In February 2020, the 2019/20 SRC through a mass meeting announced a strike until issues which mainly circulated around the issue of funding, particularly NSFAS funding were resolved. The strike however did not reach its logical conclusion due to the COVID-19 Lockdown. A student at the University of Fort Hare, East London Campus, Noluthando Maqonga* (This is not her real name) detailed her struggles as follows, “I haven’t gotten allowances this year, and it’s December time. So you can imagine a person who has been funded for 2018 and 2019, and then it's 2020 and you find yourself waiting for allowances.” Noluthando* also had this to say, “If the SRC had been in consultation and worked closely with the students, this strike would have been avoided.” She also added, “I don’t have funding for 2020, and I don’t have a place to stay.” This is one in a thousand other stories that remain buried and avoided by the bourgeois media.
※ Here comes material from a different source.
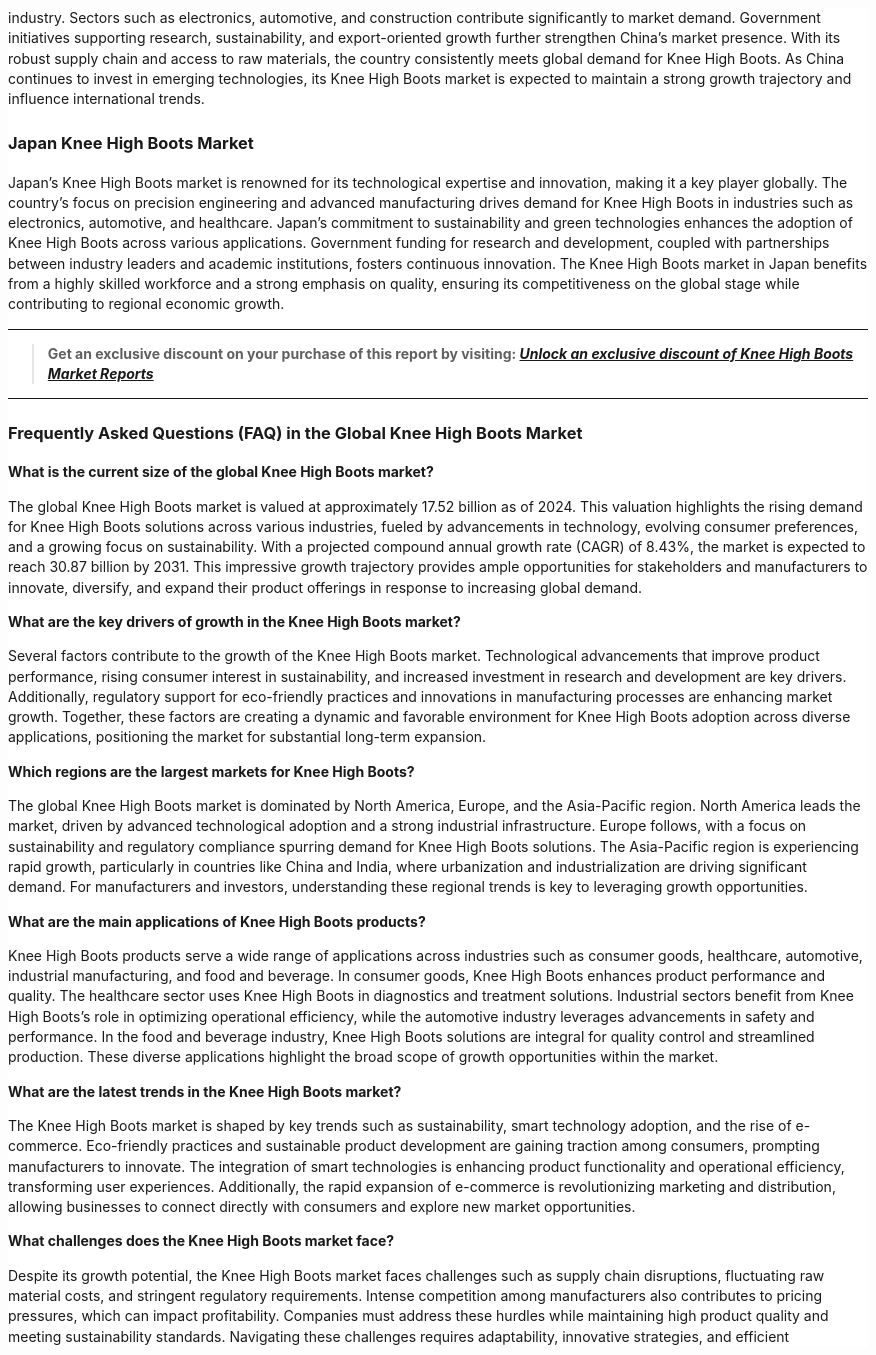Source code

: industry. Sectors such as electronics, automotive, and construction contribute significantly to market demand. Government initiatives supporting research, sustainability, and export-oriented growth further strengthen China&rsquo;s market presence. With its robust supply chain and access to raw materials, the country consistently meets global demand for Knee High Boots. As China continues to invest in emerging technologies, its Knee High Boots market is expected to maintain a strong growth trajectory and influence international trends.</p><h3>Japan Knee High Boots Market</h3><p>Japan&rsquo;s Knee High Boots market is renowned for its technological expertise and innovation, making it a key player globally. The country&rsquo;s focus on precision engineering and advanced manufacturing drives demand for Knee High Boots in industries such as electronics, automotive, and healthcare. Japan&rsquo;s commitment to sustainability and green technologies enhances the adoption of Knee High Boots across various applications. Government funding for research and development, coupled with partnerships between industry leaders and academic institutions, fosters continuous innovation. The Knee High Boots market in Japan benefits from a highly skilled workforce and a strong emphasis on quality, ensuring its competitiveness on the global stage while contributing to regional economic growth.</p><hr /><blockquote><p><strong>Get an exclusive discount on your purchase of this report by visiting: <em><a href="://marketresearchpulse.com/ask-for-discount/146660?utm_source=Github&amp;utm_medium=027">Unlock an exclusive discount of Knee High Boots Market Reports</a></em>&nbsp;</strong></p></blockquote><hr /><h3>Frequently Asked Questions (FAQ) in the Global Knee High Boots Market</h3><p><strong>What is the current size of the global Knee High Boots market?</strong></p><p>The global Knee High Boots market is valued at approximately 17.52 billion as of 2024. This valuation highlights the rising demand for Knee High Boots solutions across various industries, fueled by advancements in technology, evolving consumer preferences, and a growing focus on sustainability. With a projected compound annual growth rate (CAGR) of 8.43%, the market is expected to reach 30.87 billion by 2031. This impressive growth trajectory provides ample opportunities for stakeholders and manufacturers to innovate, diversify, and expand their product offerings in response to increasing global demand.</p><p><strong>What are the key drivers of growth in the Knee High Boots market?</strong></p><p>Several factors contribute to the growth of the Knee High Boots market. Technological advancements that improve product performance, rising consumer interest in sustainability, and increased investment in research and development are key drivers. Additionally, regulatory support for eco-friendly practices and innovations in manufacturing processes are enhancing market growth. Together, these factors are creating a dynamic and favorable environment for Knee High Boots adoption across diverse applications, positioning the market for substantial long-term expansion.</p><p><strong>Which regions are the largest markets for Knee High Boots?</strong></p><p>The global Knee High Boots market is dominated by North America, Europe, and the Asia-Pacific region. North America leads the market, driven by advanced technological adoption and a strong industrial infrastructure. Europe follows, with a focus on sustainability and regulatory compliance spurring demand for Knee High Boots solutions. The Asia-Pacific region is experiencing rapid growth, particularly in countries like China and India, where urbanization and industrialization are driving significant demand. For manufacturers and investors, understanding these regional trends is key to leveraging growth opportunities.</p><p><strong>What are the main applications of Knee High Boots products?</strong></p><p>Knee High Boots products serve a wide range of applications across industries such as consumer goods, healthcare, automotive, industrial manufacturing, and food and beverage. In consumer goods, Knee High Boots enhances product performance and quality. The healthcare sector uses Knee High Boots in diagnostics and treatment solutions. Industrial sectors benefit from Knee High Boots&rsquo;s role in optimizing operational efficiency, while the automotive industry leverages advancements in safety and performance. In the food and beverage industry, Knee High Boots solutions are integral for quality control and streamlined production. These diverse applications highlight the broad scope of growth opportunities within the market.</p><p><strong>What are the latest trends in the Knee High Boots market?</strong></p><p>The Knee High Boots market is shaped by key trends such as sustainability, smart technology adoption, and the rise of e-commerce. Eco-friendly practices and sustainable product development are gaining traction among consumers, prompting manufacturers to innovate. The integration of smart technologies is enhancing product functionality and operational efficiency, transforming user experiences. Additionally, the rapid expansion of e-commerce is revolutionizing marketing and distribution, allowing businesses to connect directly with consumers and explore new market opportunities.</p><p><strong>What challenges does the Knee High Boots market face?</strong></p><p>Despite its growth potential, the Knee High Boots market faces challenges such as supply chain disruptions, fluctuating raw material costs, and stringent regulatory requirements. Intense competition among manufacturers also contributes to pricing pressures, which can impact profitability. Companies must address these hurdles while maintaining high product quality and meeting sustainability standards. Navigating these challenges requires adaptability, innovative strategies, and efficient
Another student at the University of Fort Hare, East London Campus, Ncumisa Makhaza* detailed how she was initially funded for this year, and then was told that she no longer qualified for funding due to a discrepancy in her surname, which she had thoroughly cleared with the institution, “I used to be married so I had two IDs. When I applied, I used my original ID, which is the ID I used for my matric exams. I qualified for funding, however when I checked again later this year, October, they told me that they have not approved my funding due to unverifiable surnames. However, I received meal allowances like other normal students up until November.” Her removal from the scheme was shoddily explained by NSFAS and when she enquired about the appeal process, the NSFAS assistants said it is impossible to appeal her case. She further stated that she was approved in July and received allowances, however on the system she does not appear as a funded student.
These two stories are not only a sign of the crisis ridden NSFAS but also a constant feature of education under capitalism. The commodification of education has created a crisis whereby students find themselves in debt due to an incompetent and corrupt financial aid scheme, likewise with the Financial Aid office which is the middleman between the students and NSFAS. This relationship at the University of Fort Hare between NSFAS, the financial aid office, and the students has proven to be a dialectical relationship whereby the antagonisms between these entities have sharpened further.
The sharpening of these antagonisms has led to the SRC being perceived as a tool used by management to protect themselves from the students. These betrayals by the SRC came to a head when a report was published by the Daily Dispatch in which the president of the SRC, Siphiwo Ngcenge told the journalist who was interviewing him that the SRC had ‘excused’ itself from the violent protest, and it was led by opposition political heads. This is not the first time he has taken a position against the interests of the students. In May 2020 during a radio interview, he said the Interim SRC is opposed to the ‘frivolous’ strikes of the students, and in a television interview this year he said the SRC is going to protect the integrity of the management. This is coming from a member of the Young Communist League of South Africa (YCL SA). However nobody should be surprised knowing the recent history of the YCL and the Progressive Youth Alliance (PYA) in the institution.
The NSFAS crisis has once again highlighted the need for a socialist education system where education will not be commodified but used as means to develop society, and ultimately humanity. It is on this basis that we shall continue calling for free quality socialist education.